**To do**
Somewhere below is a line with "Работа на складах" and, later, a line with "Для детей и школьников"; repeat those two lines and all the lines between them, exactly as they are.

**Data provided**
▽
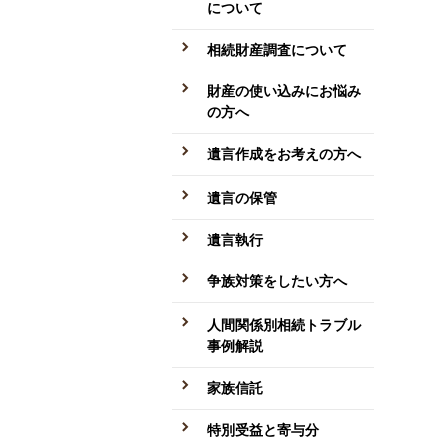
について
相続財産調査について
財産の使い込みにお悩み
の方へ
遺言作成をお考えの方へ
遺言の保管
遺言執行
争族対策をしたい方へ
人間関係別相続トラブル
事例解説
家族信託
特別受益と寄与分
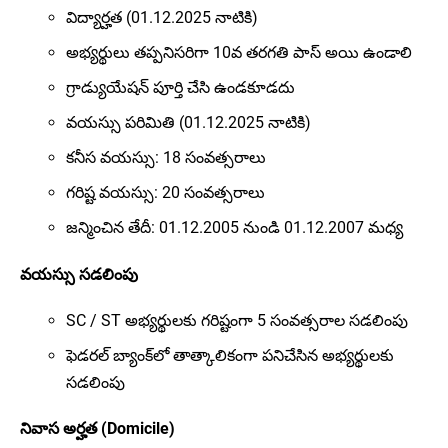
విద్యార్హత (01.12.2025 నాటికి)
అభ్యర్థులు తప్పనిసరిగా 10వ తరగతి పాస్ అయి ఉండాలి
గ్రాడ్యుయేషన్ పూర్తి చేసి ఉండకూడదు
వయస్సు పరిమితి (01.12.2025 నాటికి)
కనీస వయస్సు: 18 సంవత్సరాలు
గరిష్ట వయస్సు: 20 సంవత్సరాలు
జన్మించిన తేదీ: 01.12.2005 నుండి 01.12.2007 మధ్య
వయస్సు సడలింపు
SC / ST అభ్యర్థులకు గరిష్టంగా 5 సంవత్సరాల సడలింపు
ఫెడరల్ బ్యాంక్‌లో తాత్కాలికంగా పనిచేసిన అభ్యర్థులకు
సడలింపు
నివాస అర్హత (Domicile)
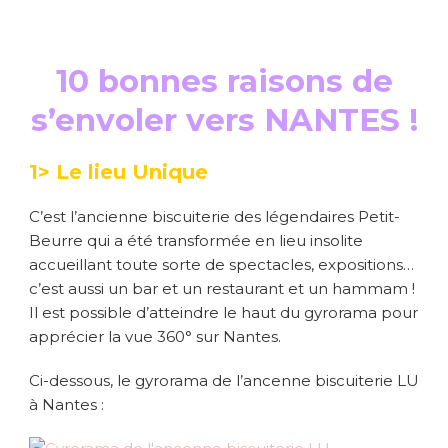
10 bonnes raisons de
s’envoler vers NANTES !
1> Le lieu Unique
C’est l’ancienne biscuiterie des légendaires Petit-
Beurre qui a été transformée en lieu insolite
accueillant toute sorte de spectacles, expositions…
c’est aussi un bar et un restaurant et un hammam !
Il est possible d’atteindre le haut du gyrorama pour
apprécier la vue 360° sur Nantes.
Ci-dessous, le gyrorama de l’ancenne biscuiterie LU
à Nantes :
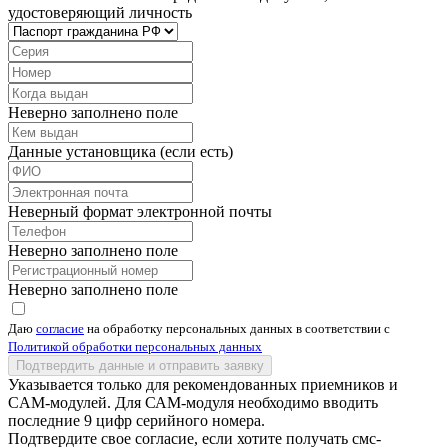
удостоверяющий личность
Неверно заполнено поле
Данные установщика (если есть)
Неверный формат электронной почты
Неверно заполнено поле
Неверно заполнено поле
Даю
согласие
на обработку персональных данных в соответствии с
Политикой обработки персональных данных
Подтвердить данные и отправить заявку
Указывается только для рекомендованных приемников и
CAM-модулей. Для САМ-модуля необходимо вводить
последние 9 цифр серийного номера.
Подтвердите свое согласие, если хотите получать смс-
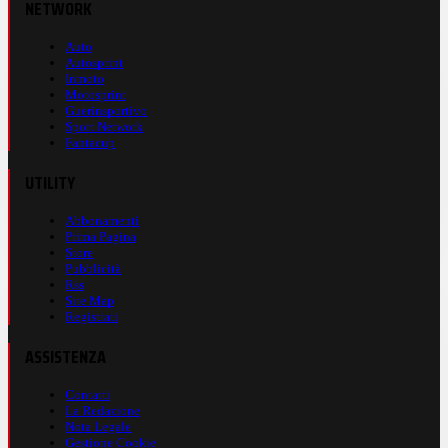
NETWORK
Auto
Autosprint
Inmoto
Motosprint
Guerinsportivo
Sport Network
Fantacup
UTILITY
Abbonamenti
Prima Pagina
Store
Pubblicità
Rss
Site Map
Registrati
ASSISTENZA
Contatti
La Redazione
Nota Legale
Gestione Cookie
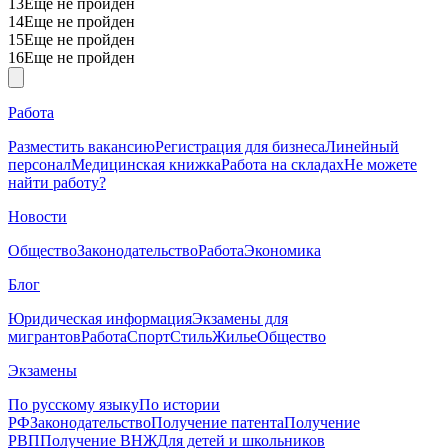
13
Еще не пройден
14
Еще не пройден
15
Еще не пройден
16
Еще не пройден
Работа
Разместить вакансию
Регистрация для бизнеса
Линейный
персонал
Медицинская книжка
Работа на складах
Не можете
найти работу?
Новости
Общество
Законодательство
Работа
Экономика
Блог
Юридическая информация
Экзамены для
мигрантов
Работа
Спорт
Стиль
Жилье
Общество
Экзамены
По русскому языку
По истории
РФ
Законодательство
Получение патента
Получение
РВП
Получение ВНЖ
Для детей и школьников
△
▽
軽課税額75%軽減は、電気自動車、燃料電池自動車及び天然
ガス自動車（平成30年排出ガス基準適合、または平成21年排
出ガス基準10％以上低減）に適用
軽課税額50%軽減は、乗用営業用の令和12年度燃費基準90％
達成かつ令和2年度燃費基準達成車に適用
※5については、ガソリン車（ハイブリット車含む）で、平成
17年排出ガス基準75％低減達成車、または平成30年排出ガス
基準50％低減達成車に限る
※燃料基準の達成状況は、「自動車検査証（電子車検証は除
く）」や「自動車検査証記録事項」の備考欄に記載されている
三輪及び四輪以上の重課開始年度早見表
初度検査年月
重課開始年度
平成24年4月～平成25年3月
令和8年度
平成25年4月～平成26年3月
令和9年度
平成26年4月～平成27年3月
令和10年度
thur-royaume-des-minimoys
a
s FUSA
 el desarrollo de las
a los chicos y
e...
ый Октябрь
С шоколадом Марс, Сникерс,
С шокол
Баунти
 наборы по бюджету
△
**Your response**
Работа на складах
Не можете
найти работу?
Новости
Общество
Законодательство
Работа
Экономика
Блог
Юридическая информация
Экзамены для
мигрантов
Работа
Спорт
Стиль
Жилье
Общество
Экзамены
По русскому языку
По истории
РФ
Законодательство
Получение патента
Получение
РВП
Получение ВНЖ
Для детей и школьников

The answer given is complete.